The appeal judges said the Tribunal should consider the matter again, based on their interpretations of the law.

Key to the appeal court judges’ reasoning was what they called the nexus between the Treaty breach and the Mangatū land acquisition.

Justice Francis Cooke wrote: “I consider that resumption is not available when there was no Treaty breach involved in the Crown’s acquisition of the land … On the Tribunal’s interpretation, this land could nevertheless be returned to compensate for other breaches.

“In my view, the provision does not create an additional discretionary power vested in the Tribunal to use to compensate for other, area-wide prejudice. An error of law accordingly arises.”

The majority judges, Justice Patricia Courtney and Rebecca Ellis, came to a different finding: “We do not consider it necessary for the breach to have led, directly or indirectly, to the loss of the land; interference in the management and control over the land while still in Māori hands could form a claim.”

But all three judges agreed there had to be a direct connection between the land involved and the alleged breaches of the Treaty, and repudiated the Tribunal’s broader consideration of district wide breaches.

“Prejudice from breaches unrelated to the subject land cannot be used to justify return of the land,” the majority wrote.

“It does not suffice to approach the question of relevant breaches on a district-wide basis. That is what the Tribunal wrongly did here.”

Later, the judges declared: “We agree with the Crown that the Tribunal wrongly had regard to the general effects of colonisation throughout the entire district on the claimant groups identified by the Tribunal as having customary interests in the Mangatū land. This is an error which necessarily means the Tribunal overstated the extent of the relevant prejudice in this case.”

Calculating compensation

Under the Crown Forest Assets Act, if the tribunal orders that land be returned the recipient receives

  • The land
  • A capital sum being the accumulated rentals that have been paid by the forestry licensees to the Crown Forestry Rental Trust for access to that land
  • The rights to future rental payments under the licences that will be transferred to that recipient
  • The ability (after the expiry of the licences) to take over the forestry business on the land
  • Compensation of, in general terms, the equivalent of 5 percent of the value of the trees that the Crown was allowed to sell as a consequence of the 1989 agreement
  • Further compensation (also generally based on the value of the trees) as determined by the Tribunal

The 5 percent payment is automatic but the additional discretionary amount comes from the remaining 95 percent.

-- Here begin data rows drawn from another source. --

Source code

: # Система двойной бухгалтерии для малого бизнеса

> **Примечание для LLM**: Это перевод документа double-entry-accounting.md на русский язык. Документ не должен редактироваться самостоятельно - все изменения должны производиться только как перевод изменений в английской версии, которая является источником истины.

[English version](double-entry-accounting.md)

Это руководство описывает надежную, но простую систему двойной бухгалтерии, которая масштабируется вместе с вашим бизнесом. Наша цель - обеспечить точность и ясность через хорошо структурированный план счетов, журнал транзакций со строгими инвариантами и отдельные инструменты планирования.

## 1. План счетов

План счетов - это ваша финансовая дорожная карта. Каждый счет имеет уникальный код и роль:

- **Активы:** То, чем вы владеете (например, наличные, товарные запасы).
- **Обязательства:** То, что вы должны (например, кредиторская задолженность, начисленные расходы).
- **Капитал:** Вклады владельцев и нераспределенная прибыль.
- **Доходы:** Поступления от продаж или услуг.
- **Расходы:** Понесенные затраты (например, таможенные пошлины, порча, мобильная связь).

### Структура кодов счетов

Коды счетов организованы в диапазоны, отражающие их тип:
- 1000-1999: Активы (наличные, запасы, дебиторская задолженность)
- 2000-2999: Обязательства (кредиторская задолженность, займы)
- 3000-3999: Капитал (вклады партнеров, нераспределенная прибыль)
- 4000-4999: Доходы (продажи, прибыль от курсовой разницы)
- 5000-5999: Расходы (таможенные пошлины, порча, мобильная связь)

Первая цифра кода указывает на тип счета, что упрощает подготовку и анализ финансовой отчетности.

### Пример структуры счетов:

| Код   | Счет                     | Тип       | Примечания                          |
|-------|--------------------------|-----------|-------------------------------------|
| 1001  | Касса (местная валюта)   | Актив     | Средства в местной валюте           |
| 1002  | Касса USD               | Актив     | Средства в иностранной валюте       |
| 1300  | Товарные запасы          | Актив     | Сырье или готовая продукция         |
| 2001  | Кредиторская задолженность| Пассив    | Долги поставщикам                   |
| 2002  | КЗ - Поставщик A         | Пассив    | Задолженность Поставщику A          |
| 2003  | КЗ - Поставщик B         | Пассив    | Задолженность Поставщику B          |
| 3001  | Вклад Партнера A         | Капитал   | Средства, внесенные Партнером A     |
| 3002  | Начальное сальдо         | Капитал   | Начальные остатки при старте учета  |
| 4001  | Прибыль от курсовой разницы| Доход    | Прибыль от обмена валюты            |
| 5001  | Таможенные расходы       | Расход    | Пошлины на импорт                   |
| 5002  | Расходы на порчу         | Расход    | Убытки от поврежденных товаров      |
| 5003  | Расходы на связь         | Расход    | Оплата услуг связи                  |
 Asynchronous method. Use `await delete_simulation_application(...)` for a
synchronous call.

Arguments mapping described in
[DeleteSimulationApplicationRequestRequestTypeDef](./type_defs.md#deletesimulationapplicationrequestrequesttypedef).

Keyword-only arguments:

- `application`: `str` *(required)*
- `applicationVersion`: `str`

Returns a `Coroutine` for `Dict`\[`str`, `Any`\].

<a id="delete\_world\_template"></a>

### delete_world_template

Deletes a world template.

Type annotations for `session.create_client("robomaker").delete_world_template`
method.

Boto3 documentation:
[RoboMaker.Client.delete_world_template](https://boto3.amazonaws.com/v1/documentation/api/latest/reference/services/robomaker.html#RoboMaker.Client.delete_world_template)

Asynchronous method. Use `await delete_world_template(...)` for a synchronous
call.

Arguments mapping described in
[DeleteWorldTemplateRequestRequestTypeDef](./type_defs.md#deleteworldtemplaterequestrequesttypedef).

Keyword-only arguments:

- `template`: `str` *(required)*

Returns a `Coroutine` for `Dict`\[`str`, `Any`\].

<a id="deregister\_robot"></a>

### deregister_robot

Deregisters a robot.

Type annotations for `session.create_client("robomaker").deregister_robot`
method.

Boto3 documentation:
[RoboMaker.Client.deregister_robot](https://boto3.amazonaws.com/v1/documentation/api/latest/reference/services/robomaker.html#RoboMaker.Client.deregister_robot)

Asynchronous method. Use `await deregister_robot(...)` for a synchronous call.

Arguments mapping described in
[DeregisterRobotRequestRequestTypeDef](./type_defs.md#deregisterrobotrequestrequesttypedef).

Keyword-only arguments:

The Waitangi Tribunal in this case decided the full 95 percent should be awarded to fully restore the economic base of the claimants.

Crown lawyers again argued the compensation should not be for wider Treaty breaches or broad socio-economic prejudice, but for lack of access to an asset on return of the land.

The appeal court judgment estimated 100 percent compensation using a provision for a low level of interest would amount to $44m but if it was calculated using a higher tier interest rate provided for in the law, it would be around $200m, more than some total Treaty settlements. (The High Court ruled out the higher interest payment, and the appeal court endorsed that finding. The Supreme Court declined leave to appeal it.)

The Court of Appeal did not agree with the High Court, Tribunal or claimants that the discretionary compensation should address wider prejudice or be to restore claimants’ tino rangatiratanga.

“We consider there may be some relevance in wider historical factors, but only to the extent that they were directly relevant to the forest ownership.

“Had Parliament intended that compensation be awarded to address that prejudice, we consider it would have said so.”

When the Tribunal gave its Mangatū Remedies Report in 2021, it wished the claimants and Crown well and outlined how separate Treaty settlements would be needed to be reached with each iwi or hapū group beyond the return of the land.

Five years on, even the first step – resumption and compensation – is still not complete.